Authors: Grace Cimaszewski (Princeton University), Henry Birge-Lee (Princeton University), Cyrill Krähenbühl (Princeton University), Liang Wang (Princeton University), Aaron Gable (Let's Encrypt), Prateek Mittal (Princeton University)

Volume: 2026
Issue: 2
Pages: 452–471
DOI: https://doi.org/10.56553/popets-2026-0056

Download PDF

Abstract: Certificate Authorities (CAs) bootstrap HTTPS-based privacy and trust on the Internet by authenticating the identity of domain names via a process known as domain control validation (DV). Ironically, currently used DV mechanisms rely on unauthenticated web protocols, including plaintext DNS and HTTP, and have been shown vulnerable to a range of network attacks. To address this critical challenge, we propose a framework for cryptographic verification of domain control, which fundamentally mitigates network-layer attacks. Our framework rethinks live DV protocol mechanisms using a domain owner specified security policy which constrains CAs to use authenticated channels and provide cryptographic verification.
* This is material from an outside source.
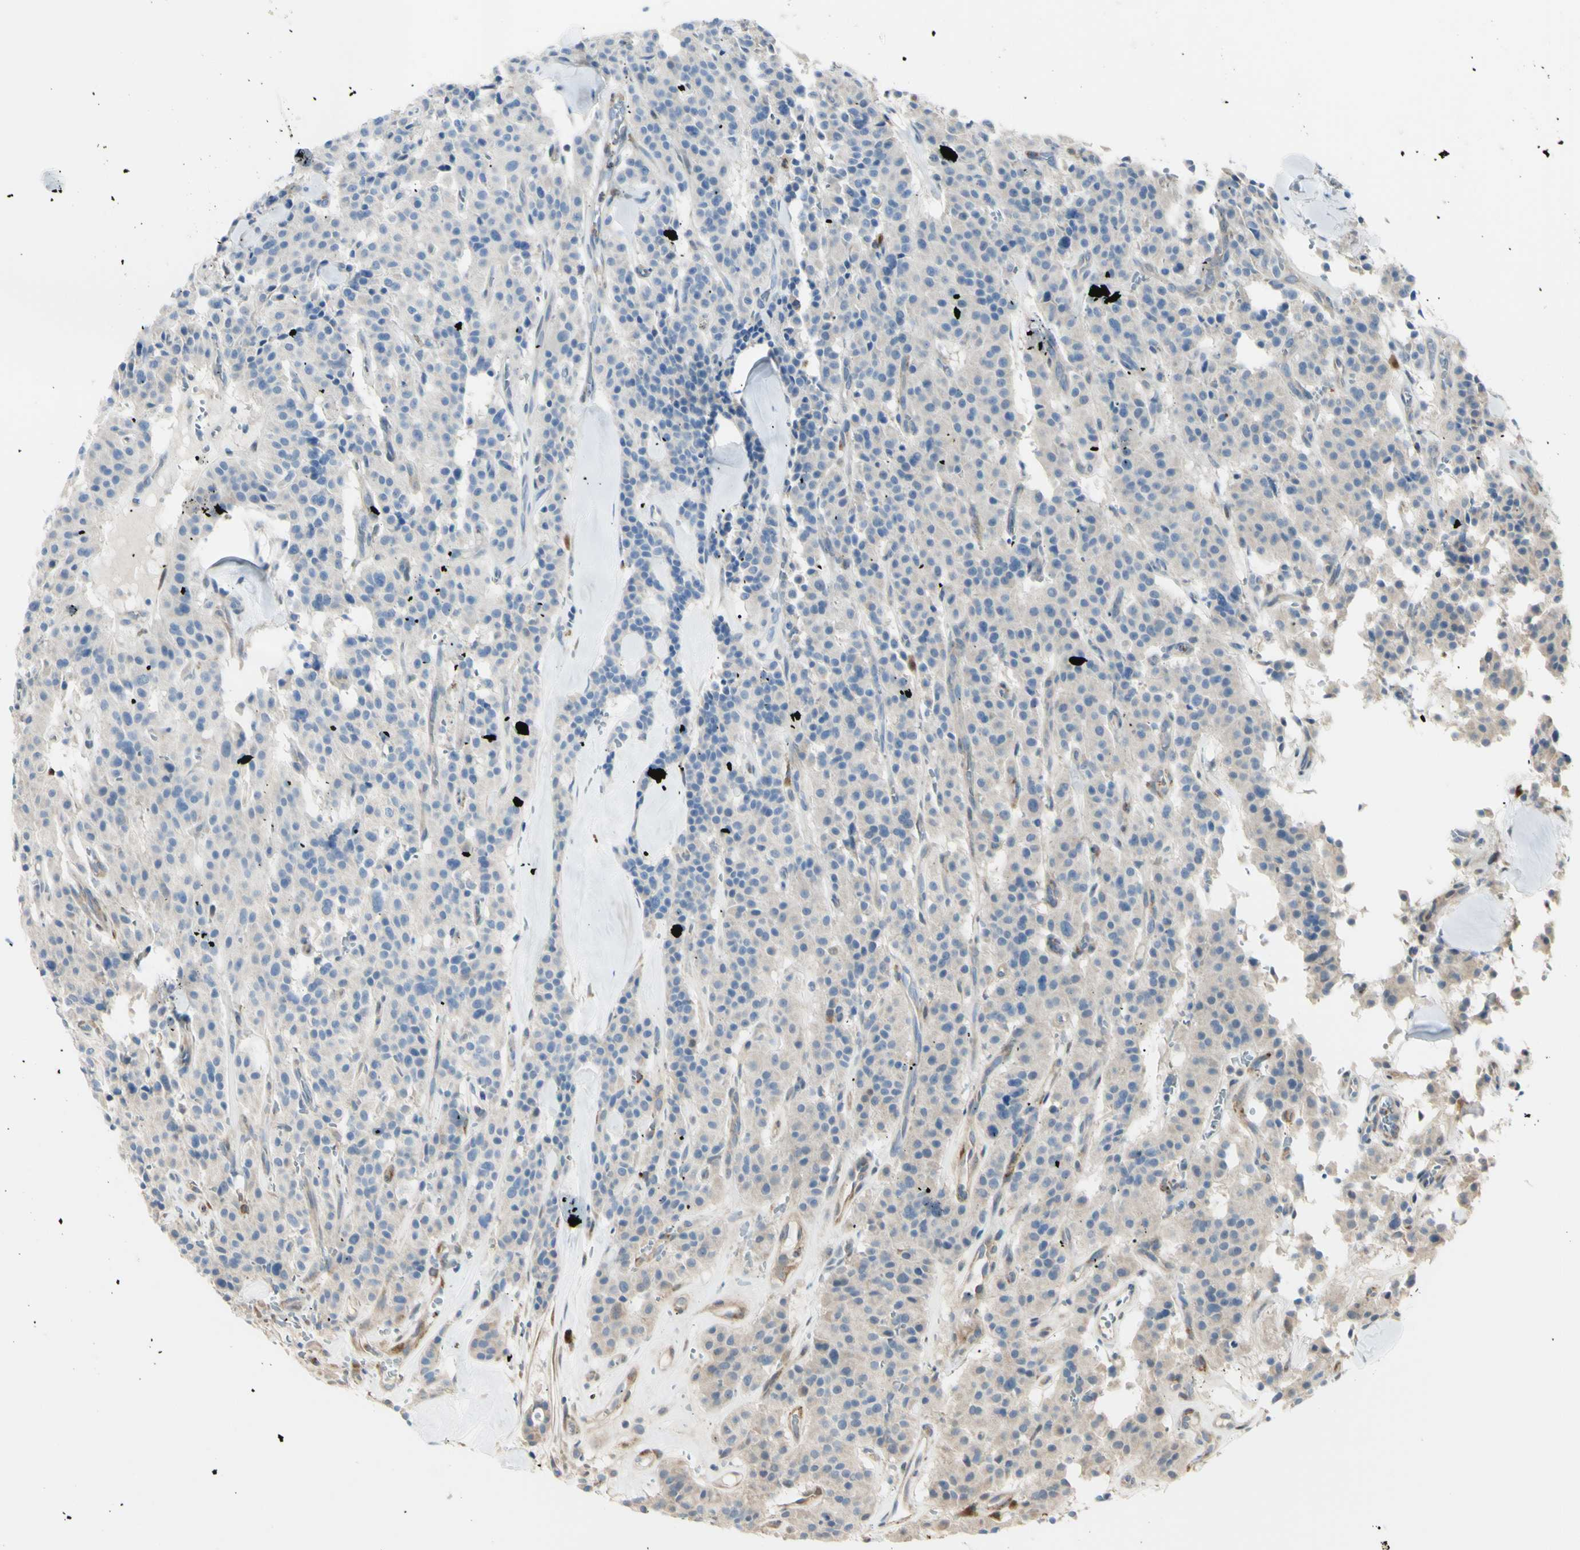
{"staining": {"intensity": "negative", "quantity": "none", "location": "none"}, "tissue": "carcinoid", "cell_type": "Tumor cells", "image_type": "cancer", "snomed": [{"axis": "morphology", "description": "Carcinoid, malignant, NOS"}, {"axis": "topography", "description": "Lung"}], "caption": "Tumor cells show no significant protein positivity in carcinoid.", "gene": "EIF5A", "patient": {"sex": "male", "age": 30}}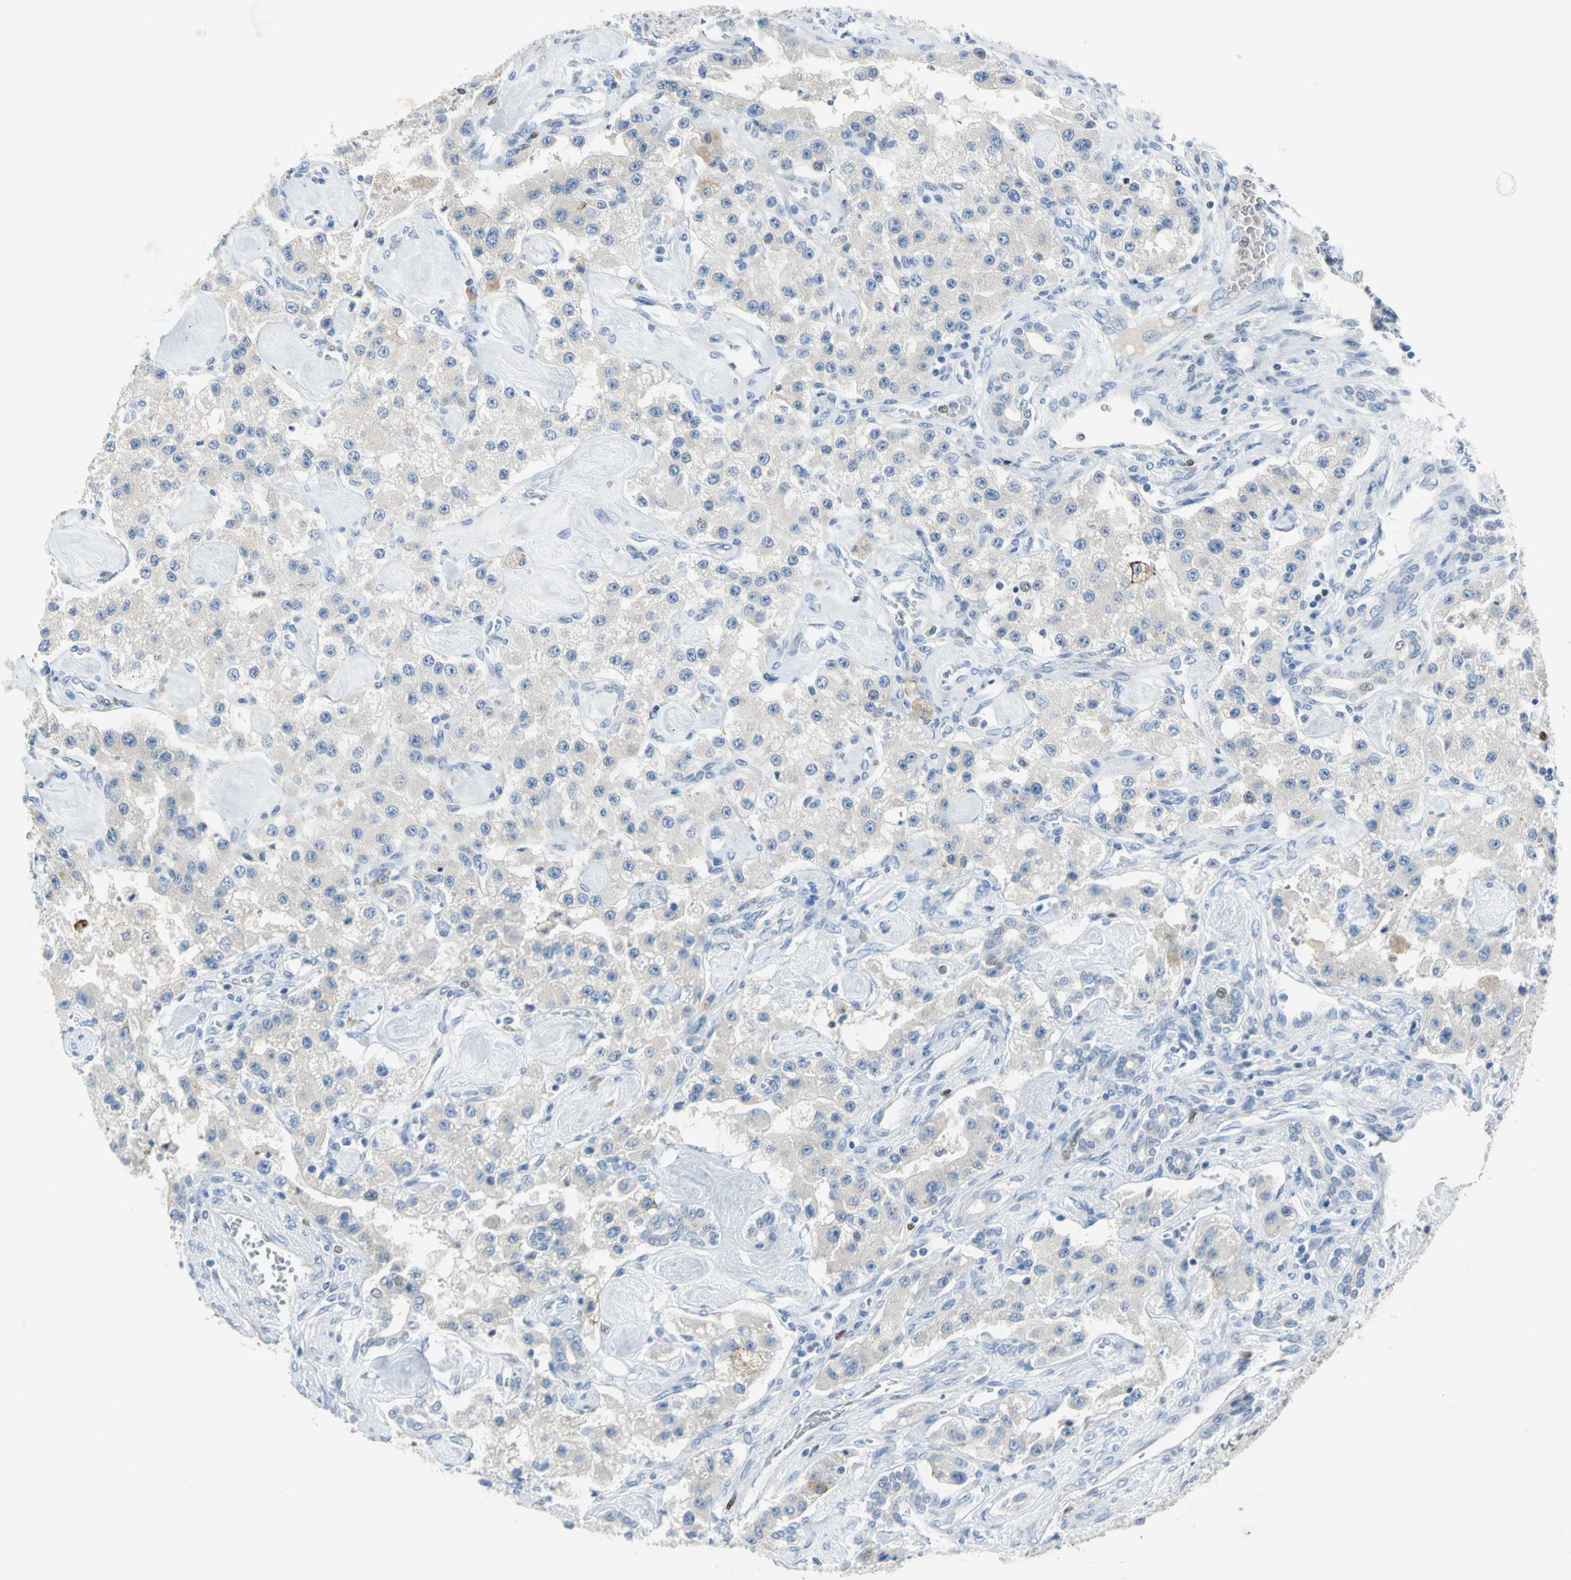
{"staining": {"intensity": "weak", "quantity": "25%-75%", "location": "cytoplasmic/membranous"}, "tissue": "carcinoid", "cell_type": "Tumor cells", "image_type": "cancer", "snomed": [{"axis": "morphology", "description": "Carcinoid, malignant, NOS"}, {"axis": "topography", "description": "Pancreas"}], "caption": "Carcinoid was stained to show a protein in brown. There is low levels of weak cytoplasmic/membranous positivity in approximately 25%-75% of tumor cells. (DAB (3,3'-diaminobenzidine) = brown stain, brightfield microscopy at high magnification).", "gene": "MCM4", "patient": {"sex": "male", "age": 41}}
Our approach minimizes deployment burden on CAs by leveraging existing pieces of the Web PKI and DNS ecosystems,such as Certificate Authority Authorization (CAA) policies and secure DNS. We demonstrate the security properties of our design formally using the Tamarin verification tool and empirically via ethically-conducted real-world attacks. We showcase the feasibility of our framework through collaboration with a major anonymous CA: we analyze DNS and certificate issuance practices of over 400M live domains to understand the current state of CAA policies and secure DNS. We also report on the CA’s experiences implementing parts of our design in production. Finally, to realize our framework in the live Web PKI, we led a successful standardization effort for mandatory use of secure DNS by CAs at the CA/Browser Forum.